GX, which will include elements of the Spinnaker technology NetApp acquired more than two years ago, will be demo'd at the vendor's analyst day next week, before initial deployment on NetApp's FAS 3000 devices.
Speaking at the Morgan Stanley Semiconductor and Systems Conference in Dana Point, California, this week, NetApp CFO Steve Gomo promised that it will be a long time before GX, which is aimed at data intensive applications such as seismic research, converges with 7G. "It could take years," he said, adding that, over time, the two products will eventually share more and more features.
For one potential user, ease of use is a far bigger worry than running two operating systems at the same time. Mark Mayo, systems coordinator at the Michael Smith Genome Research Center in Vancouver, British Columbia, who already uses NAS 3050 boxes, told Byte and Switch that his main concern is whether GX emulates the look and feel of 7G. "As long as they model the behavior, I don't think it's going to be a big deal, but if it behaves differently and unexpectedly I would be worried about that."
Ease of use, in particular, is Mayo's top priority: "7G is remarkably easy to use compared to some of NetApp's competitors. It's all going to come down to whether the new operating system feels like a filer."
Mayo says waiting years for the operating systems to converge is the least of his worries. "I would rather that NetApp took their time on it.
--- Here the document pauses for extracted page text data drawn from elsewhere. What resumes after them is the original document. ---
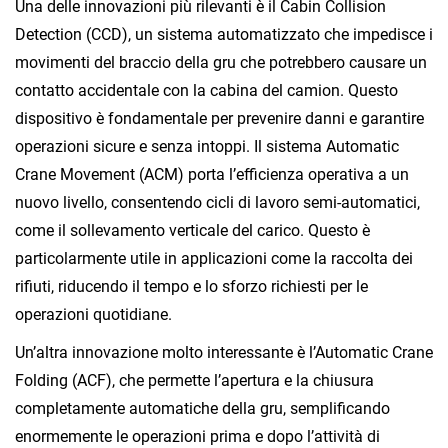
Una delle innovazioni più rilevanti è il Cabin Collision
Detection (CCD), un sistema automatizzato che impedisce i
movimenti del braccio della gru che potrebbero causare un
contatto accidentale con la cabina del camion. Questo
dispositivo è fondamentale per prevenire danni e garantire
operazioni sicure e senza intoppi. Il sistema Automatic
Crane Movement (ACM) porta l’efficienza operativa a un
nuovo livello, consentendo cicli di lavoro semi-automatici,
come il sollevamento verticale del carico. Questo è
particolarmente utile in applicazioni come la raccolta dei
rifiuti, riducendo il tempo e lo sforzo richiesti per le
operazioni quotidiane.
Un’altra innovazione molto interessante è l’Automatic Crane
Folding (ACF), che permette l’apertura e la chiusura
completamente automatiche della gru, semplificando
enormemente le operazioni prima e dopo l’attività di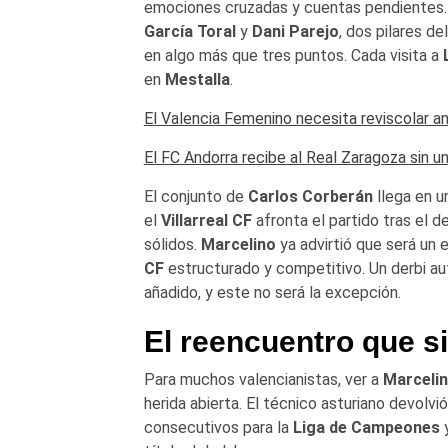
emociones cruzadas y cuentas pendientes.
García Toral
y
Dani Parejo
, dos pilares de
en algo más que tres puntos. Cada visita a
en
Mestalla
.
El Valencia Femenino necesita reviscolar a
El FC Andorra recibe al Real Zaragoza sin u
El conjunto de
Carlos Corberán
llega en u
el
Villarreal CF
afronta el partido tras el
sólidos.
Marcelino
ya advirtió que será un 
CF
estructurado y competitivo. Un derbi 
añadido, y este no será la excepción.
El reencuentro que s
Para muchos valencianistas, ver a
Marceli
herida abierta. El técnico asturiano devolvió
consecutivos para la
Liga de Campeones
y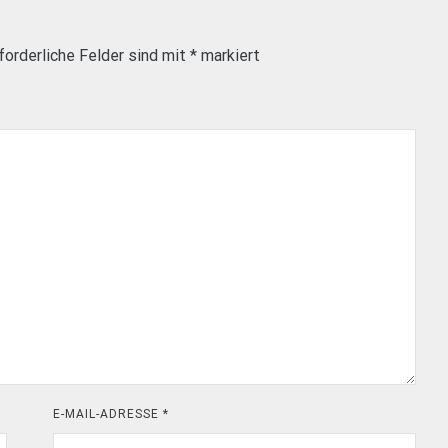
forderliche Felder sind mit
*
markiert
E-MAIL-ADRESSE
*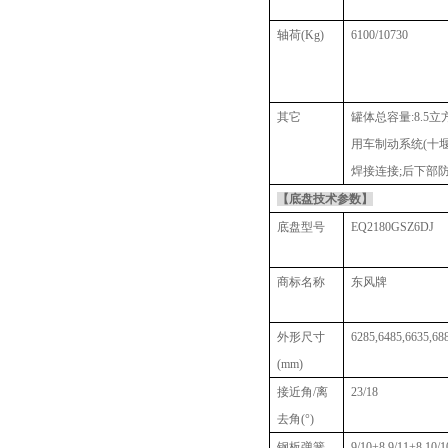
轴荷
(Kg)
6100/10730
其它
罐体总容量
:8.5
用车制动系统(十堰)
焊接连接;后下部防护
【底盘技术参数】
底盘型号
EQ2180GSZ6DJ
商标名称
东风牌
外形尺寸
6285,6485,6635,68
(mm)
接近角
/离
23/18
去角(°)
钢板弹簧
9/10+8,9/11+8,10/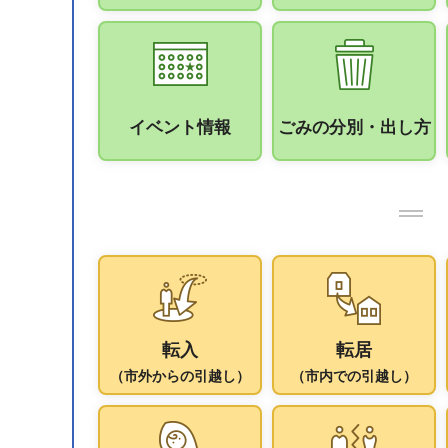
イベント情報
ごみの分別・出し方
転入
転居
（市外からの引越し）
（市内での引越し）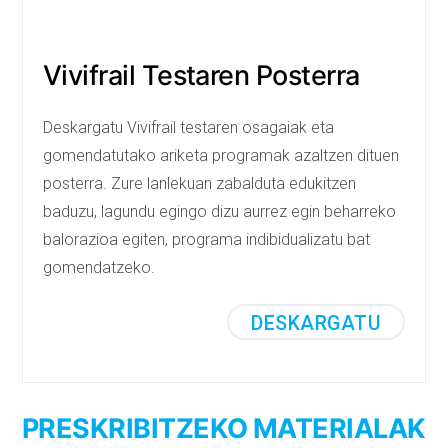
Vivifrail Testaren Posterra
Deskargatu Vivifrail testaren osagaiak eta
gomendatutako ariketa programak azaltzen dituen
posterra. Zure lanlekuan zabalduta edukitzen
baduzu, lagundu egingo dizu aurrez egin beharreko
balorazioa egiten, programa indibidualizatu bat
gomendatzeko.
DESKARGATU
PRESKRIBITZEKO MATERIALAK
There are two completely different code bases," he explained. "The main thing that I want in storage is stability."
At the Morgan Stanley Conference, Gomo promised users that they will be under no pressure to upgrade. "We're going to let the two [operating systems] run in parallel for some time so that customers can choose the point at which they want to convert," he explained. "We don't force it on them."
The NetApp exec also hinted that the underlying architectures of 7G and GX are very similar. "Both GX and the classic [7G] have the same DNA." Gomo went on to outline the new capabilities offered within GX, which include a global namespace, failure monitoring, and new configuration features.
These were warmly received up in Vancouver. "Global namespace is the big one," noted Mayo, adding that his IT department is crying out for the technology, which lets administrators share storage files across disparate systems. Because 7G lacks a global namespace, Mayo has often had to perform what he describes as a "data shuffle," constantly shifting data and reconfiguring his storage hardware.
Not surprisingly, Mayo is itching to get his hands on the new operating system. "We're a customer that has high performance needs and the promise from GX is that it lets you scale your performance up," he said. "7G is pretty good but we always need to go faster."
Back in California, Gomo also provided an update on NetApp's new high-end storage device code-named 'Excelsior.' "There are probably 30 to 50 customers or so that will be receiving this product in the short term," he said, with the "manufacturing ramp-up," coming next quarter.